As indeed they were: there was but one road in Far Edgerley. This was called Edgerley Street, and all the grassy lanes that led to people's residences turned off from and came back to it, going nowhere else. There were advantages in this. Some persons had lately felt that they had not sufficiently appreciated this excellent plan for a town; for if any friend should happen to be out, paying a visit or taking the air, sooner or later, with a little patience, one could always meet her (or him); she (or he), without deliberate climbing of fences, not being able to escape.

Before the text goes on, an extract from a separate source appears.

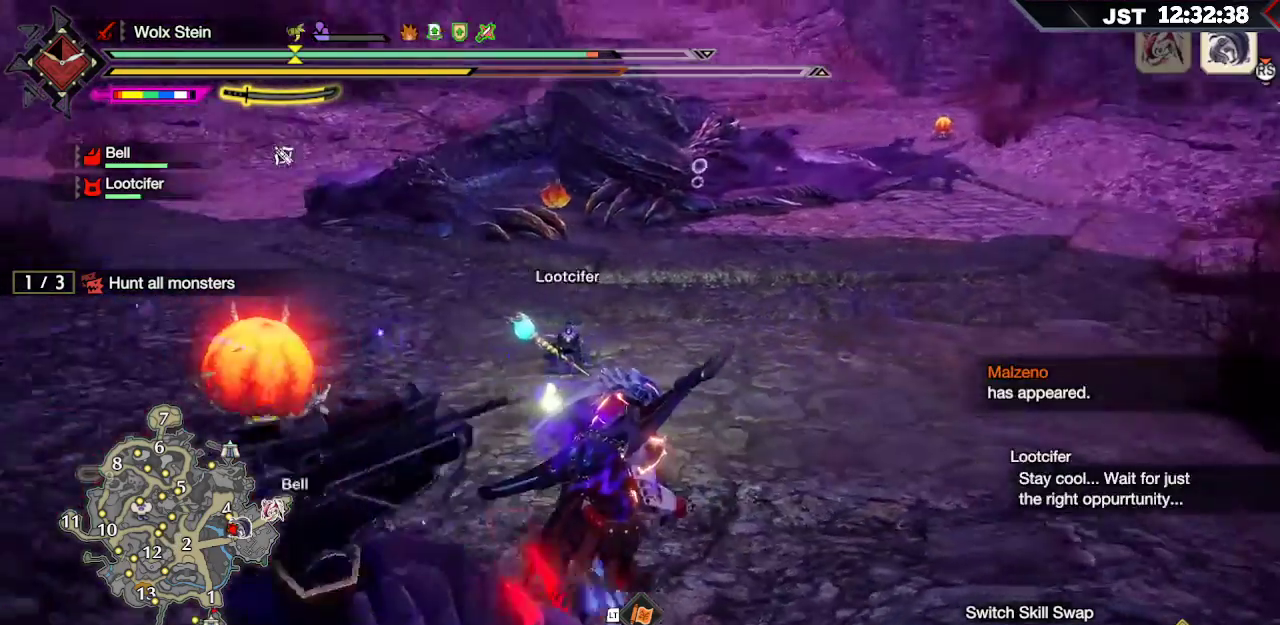
{"dt_ms": 500, "buttons": [], "left_stick": "center", "right_stick": "center"}
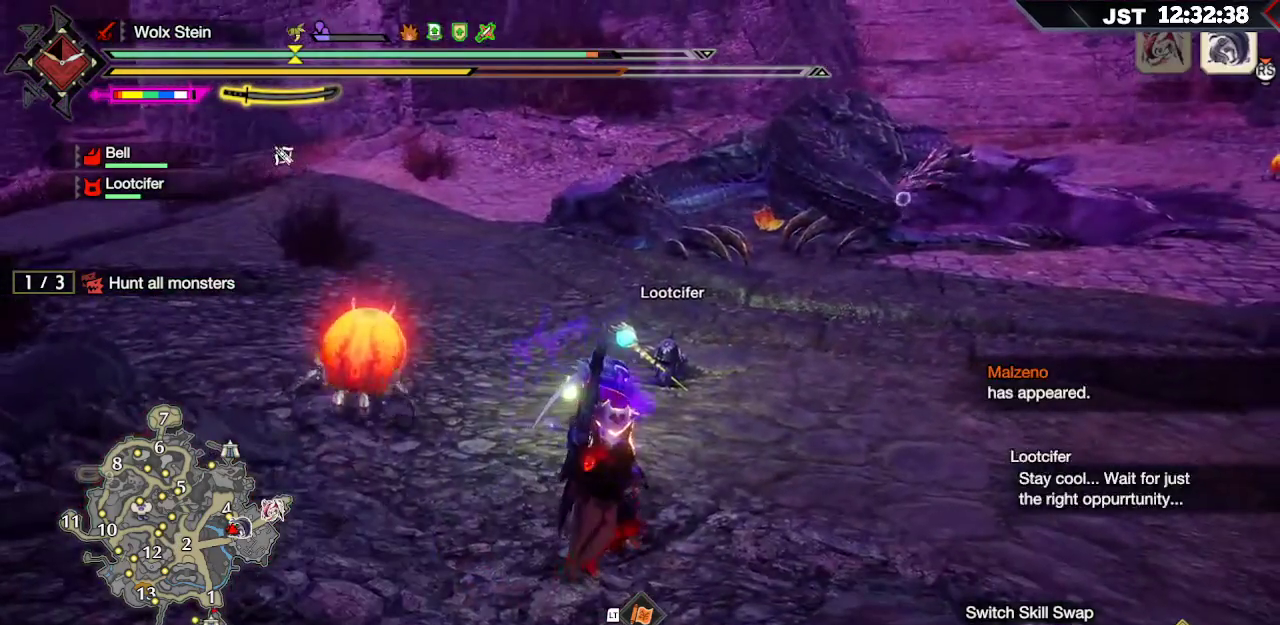
{"dt_ms": 500, "buttons": [], "left_stick": "up", "right_stick": "left", "events": [[417, "right_stick", "left"], [467, "left_stick", "up"]]}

The little company from the church now went down the church knoll towards this useful street. Far Edgerley was all knolls, almost every house having one of its own, and crowning it. The rector walked first, with Miss Corinna; the other ladies followed in a cluster which was graceful, but somewhat indefinite as to ranks, save where Mr. Phipps had determinedly placed himself beside Miss Lucy Rendlesham, and thus made one even rank of two. Ferdinand Kenneway walked by himself a little to the right of the band; he walked not with any one in particular, but as general escort for the whole. Ferdinand Kenneway often accompanied Far Edgerley ladies homeward in this collective way. It was considered especially safe.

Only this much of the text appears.